日报所附送的画报上,不知为了什么缘故而登载的什么“女校高材生”和什么“女士在树下读书”的照相之类,且作别论,则买书一元,赠送裸体画片的勾当,是应该举为带着“颜如玉”气味的一例的了。在医学上,“妇人科”虽然设有专科,但在文艺上,“女作家”分为一类〔5〕却未免滥用了体质的差别,令人觉得有些特别的。但最露骨的是张竞生〔6〕博士所开的“美的书店”,曾经对面呆站着两个年青脸白的女店员,给买主可以问她“《第三种水》出了没有?”等类,一举两得,有玉有书。可惜“美的书店”竟遭禁止。张博士也改弦易辙,去译《卢骚忏悔录》〔7〕,此道遂有中衰之叹了。
书籍的销路如果再消沉下去,我想,最好是用女店员卖女作家的作品及照片,仍然抽彩,给买主又有得到“劝学”,“留学”的款子的希望。
BB 〔1〕本篇最初发表于一九三○年二月一日《萌芽月刊》第一卷第二期。
〔2〕新潮社北京大学部分学生和教员组成的文化团体,主要成员有傅斯年、罗家伦、杨振声和周作人等。一九一八年底成立。一九一九年一月创办《新潮》月刊,次年八月起出版《新潮丛书》,一九二三年起出版《新潮社文艺丛书》。北新书局,一九二五年三月成立于北京,由原新潮社成员李小峰主持。当时主要出版新文艺书籍。〔3〕“轮盘赌”欧洲赌场中的一种赌博方法,当时也盛行于上海租界。
〔4〕“书中自有黄金屋”见相传为宋真宗所作的《劝学文》:“读,读,读!书中自有黄金屋;读,读,读!书中自有千锺粟;读,读,读!书中自有颜如玉。”
〔5〕“女作家”分为一类张若谷曾编辑《女作家杂志》,一九二九年九月由上海女作家杂志社出版。
〔6〕张竞生广东饶平人,法国巴黎大学哲学博士,曾任北京大学教授。著有《美的人生观》、《美的社会组织法》等。一九二六年起在上海编辑《新文化》月刊,一九二七年开设美的书店,宣传色情文化。“第三种水”指女性性生活中的分泌物。张在所编《性史》一书中曾论及“第三种水”。
〔7〕《忏悔录》卢梭于一七七八年写的自传体小说。张竞生曾翻译它的第一、二部分,一九二九年上海美的书店出版。

  一、张竞生其人

到上海不久,张竞生便拟开办“美的书店”。为此,张竞生与友人集资两千元,出资最多的友人谢蕴如就任总经理,张竞生自任总编辑,开张之后,生意兴隆。

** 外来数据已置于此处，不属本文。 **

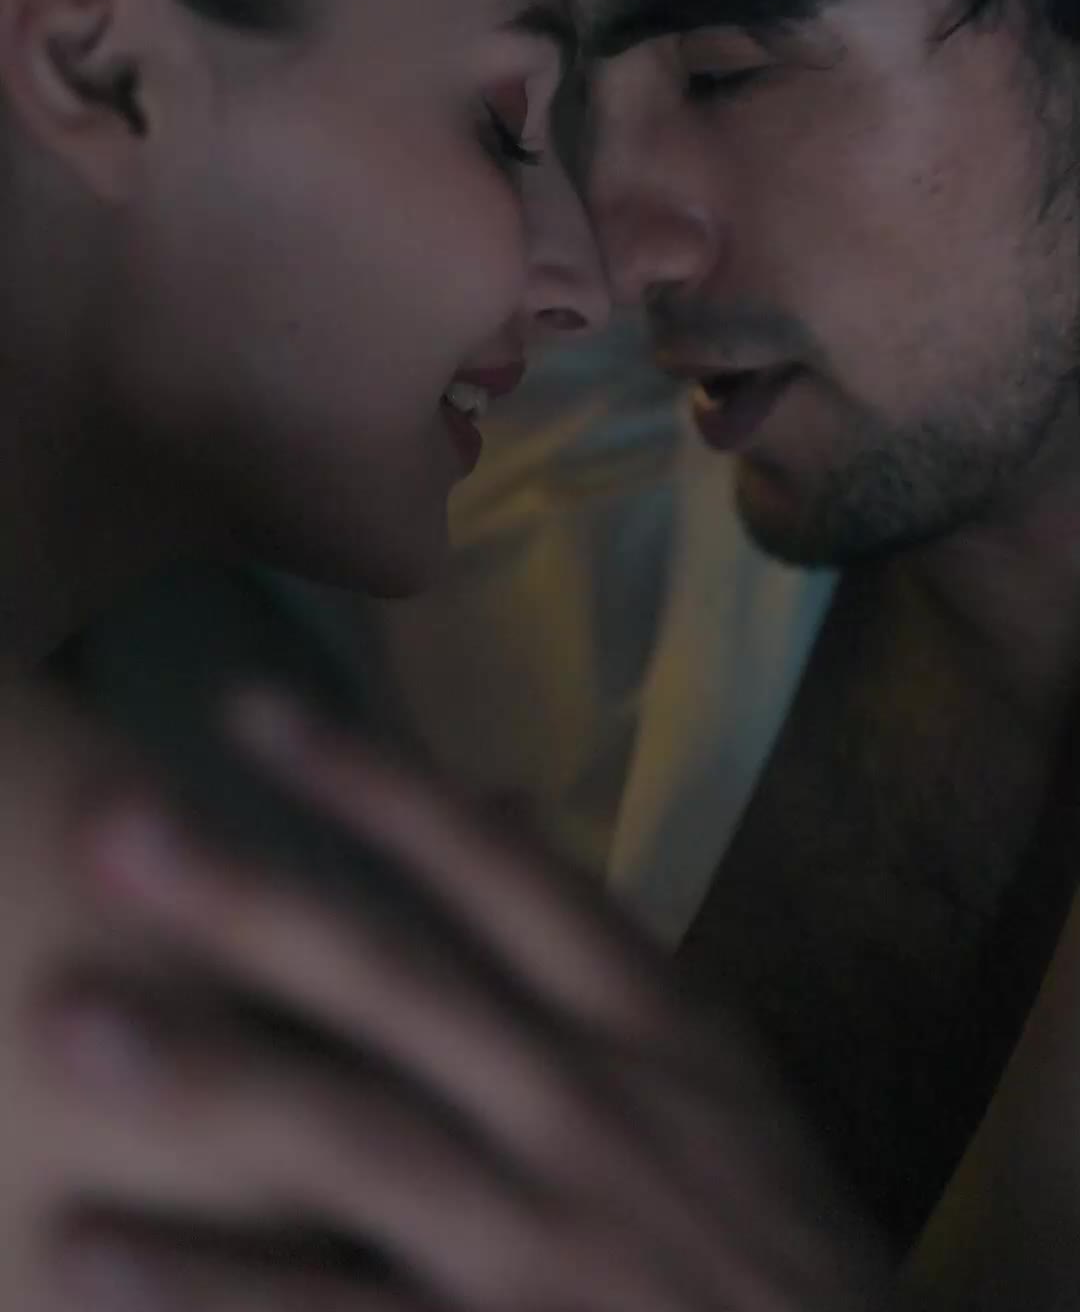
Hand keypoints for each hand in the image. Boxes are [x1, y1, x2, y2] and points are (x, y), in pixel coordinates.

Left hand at [31, 690, 897, 1310]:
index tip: (250, 711)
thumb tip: (494, 799)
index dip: (374, 784)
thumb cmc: (772, 1232)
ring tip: (74, 1033)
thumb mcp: (723, 1068)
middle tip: (116, 833)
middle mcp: (592, 1113)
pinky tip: (96, 1261)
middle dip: (253, 902)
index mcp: (653, 1025)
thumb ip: (604, 942)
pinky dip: (214, 1292)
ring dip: (208, 1083)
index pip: (498, 873)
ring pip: (355, 1139)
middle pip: (397, 983)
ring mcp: (544, 1244)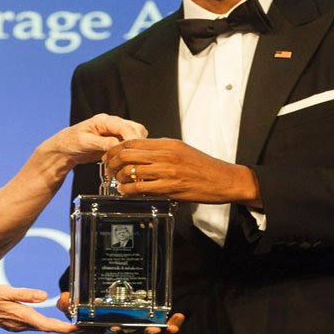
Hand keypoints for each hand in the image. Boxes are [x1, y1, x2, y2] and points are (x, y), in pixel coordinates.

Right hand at [0, 285, 76, 333]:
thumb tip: (44, 296)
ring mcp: (17, 325)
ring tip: (72, 322)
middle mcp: (21, 324)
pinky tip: (50, 318)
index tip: (80, 329)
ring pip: (42, 327)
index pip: (49, 325)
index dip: (66, 329)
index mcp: (22, 317)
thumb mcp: (4, 291)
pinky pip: (34, 324)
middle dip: (67, 328)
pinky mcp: (13, 323)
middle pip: (49, 328)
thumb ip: (24, 294)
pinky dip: (46, 323)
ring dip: (57, 326)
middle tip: (85, 325)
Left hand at [45, 114, 148, 164]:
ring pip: (135, 138)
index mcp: (104, 120)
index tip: (131, 151)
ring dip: (132, 149)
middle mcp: (112, 124)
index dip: (131, 138)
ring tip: (122, 160)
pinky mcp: (116, 142)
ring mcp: (115, 133)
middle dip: (135, 143)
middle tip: (129, 158)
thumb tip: (118, 145)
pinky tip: (119, 162)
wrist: (65, 150)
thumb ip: (102, 143)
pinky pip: (128, 146)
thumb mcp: (84, 142)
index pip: (126, 126)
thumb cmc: (70, 142)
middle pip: (136, 129)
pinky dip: (128, 154)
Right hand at [56, 292, 181, 333]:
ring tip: (170, 327)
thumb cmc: (91, 315)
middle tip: (151, 329)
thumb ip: (69, 304)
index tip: (116, 327)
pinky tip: (178, 318)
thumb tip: (64, 298)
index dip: (111, 333)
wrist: (105, 322)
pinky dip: (171, 329)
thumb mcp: (77, 309)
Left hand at [103, 139, 258, 204]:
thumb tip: (142, 152)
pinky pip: (142, 188)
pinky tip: (127, 191)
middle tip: (108, 168)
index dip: (116, 148)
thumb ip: (162, 150)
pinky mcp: (171, 188)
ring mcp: (168, 172)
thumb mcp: (182, 150)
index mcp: (168, 144)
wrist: (225, 180)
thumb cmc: (205, 167)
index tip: (110, 155)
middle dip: (112, 162)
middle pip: (128, 154)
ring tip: (117, 181)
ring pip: (132, 171)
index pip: (133, 142)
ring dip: (119, 177)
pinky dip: (129, 190)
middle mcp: (166, 155)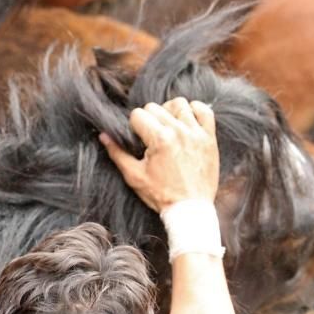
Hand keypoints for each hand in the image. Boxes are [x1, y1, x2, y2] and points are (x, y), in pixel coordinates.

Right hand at [99, 97, 218, 211]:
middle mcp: (179, 131)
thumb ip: (117, 153)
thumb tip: (104, 135)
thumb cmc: (161, 195)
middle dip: (148, 119)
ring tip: (167, 126)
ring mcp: (197, 133)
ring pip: (179, 104)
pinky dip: (195, 111)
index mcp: (159, 139)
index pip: (138, 114)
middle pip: (155, 107)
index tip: (137, 139)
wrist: (190, 209)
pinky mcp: (209, 138)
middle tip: (149, 137)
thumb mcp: (134, 176)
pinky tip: (186, 121)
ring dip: (169, 111)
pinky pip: (205, 111)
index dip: (133, 126)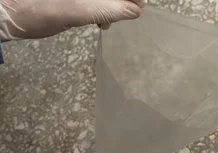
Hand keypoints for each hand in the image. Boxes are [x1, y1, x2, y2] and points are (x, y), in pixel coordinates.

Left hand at [0, 0, 144, 40]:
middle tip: (124, 15)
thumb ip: (108, 9)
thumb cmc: (34, 11)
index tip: (139, 6)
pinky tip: (99, 17)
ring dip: (114, 4)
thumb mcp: (76, 12)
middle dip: (123, 0)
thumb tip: (135, 10)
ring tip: (105, 20)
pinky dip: (104, 5)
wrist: (7, 14)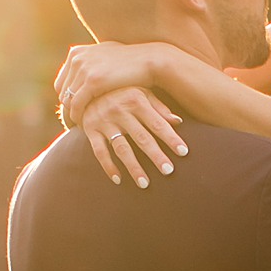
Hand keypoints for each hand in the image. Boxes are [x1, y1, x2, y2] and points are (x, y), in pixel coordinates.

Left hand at [56, 40, 163, 117]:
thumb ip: (91, 65)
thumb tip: (82, 73)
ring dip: (71, 114)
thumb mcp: (105, 58)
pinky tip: (83, 125)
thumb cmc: (130, 63)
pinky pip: (76, 104)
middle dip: (67, 108)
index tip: (74, 111)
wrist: (149, 60)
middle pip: (62, 91)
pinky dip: (77, 116)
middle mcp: (77, 58)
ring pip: (67, 99)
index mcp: (76, 52)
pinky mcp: (92, 81)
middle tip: (73, 122)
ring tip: (78, 126)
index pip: (62, 81)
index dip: (67, 98)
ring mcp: (83, 68)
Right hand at [66, 79, 188, 188]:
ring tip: (145, 183)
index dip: (171, 138)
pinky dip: (108, 166)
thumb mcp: (141, 92)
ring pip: (121, 148)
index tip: (183, 152)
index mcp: (136, 100)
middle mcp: (120, 110)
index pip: (157, 123)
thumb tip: (178, 121)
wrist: (87, 87)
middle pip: (141, 137)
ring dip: (133, 167)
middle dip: (156, 155)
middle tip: (168, 171)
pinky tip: (118, 180)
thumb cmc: (121, 91)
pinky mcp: (90, 130)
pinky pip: (99, 151)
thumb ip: (159, 107)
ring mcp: (104, 121)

  张竞生何许人也?这个问题很难回答。厌恶他的人给他戴上了神经病、卖春博士、文妖的帽子,断言其著作是伪科学,许多说法都是胡说;为他鸣不平的人则尊他为哲学家、文学家、性心理学家、教育改革家、社会学家和农村经济发展实验家,称他是国民党元老、中国现代民俗学的先驱、中国第一个提出逻辑学概念的学者,把他推上中国性学第一人、中国计划生育第一人、中国发起爱情大讨论第一人的交椅。面对截然相反的评价,我们无法看清张竞生的真实面目。不过,根据历史事实,大致可以为张竞生勾勒出如下轮廓:

为推销图书,书店还有当时领先业界的“绝招”。那就是,在店内雇用年轻漂亮的女店员。当时上海商店一直是男性店员为顾客服务,少有女性店员出现的。“美的书店”此举成了街头巷尾热议的话题。

  1888年张竞生出生于广东饶平,早年参加同盟会,追随孙中山,后被任命为南方议和团秘书,参与南北议和谈判。1912年,他由中华民国临时政府稽勋局选派赴法留学,1919年获里昂大学哲学博士学位。1921年张竞生被蔡元培聘为北京大学哲学教授,从此进入文化中心。1926年,他因出版《性史》招致骂名,在各种变故的共同影响下离京赴沪创办《新文化》月刊,开办美的书店。1930年代,张竞生受陈济棠之邀任广东省实业督办,1950年代曾任广东省文史馆馆员。文革时他遭批判,1970年于深夜读书时辞世。

当年《上海画报》曾刊发过一篇记者写于书店开张之际的观感记,称:“美的书店设于四马路豫丰泰酒馆下,屋甚湫隘,店中应酬顾客,为青年三女子,似北籍,所售诸书,以第四期《新文化》为最,且附赠石印模特儿照片一,正身玉立,双手倒持银瓶,作泻水状,极合于美的赠品。”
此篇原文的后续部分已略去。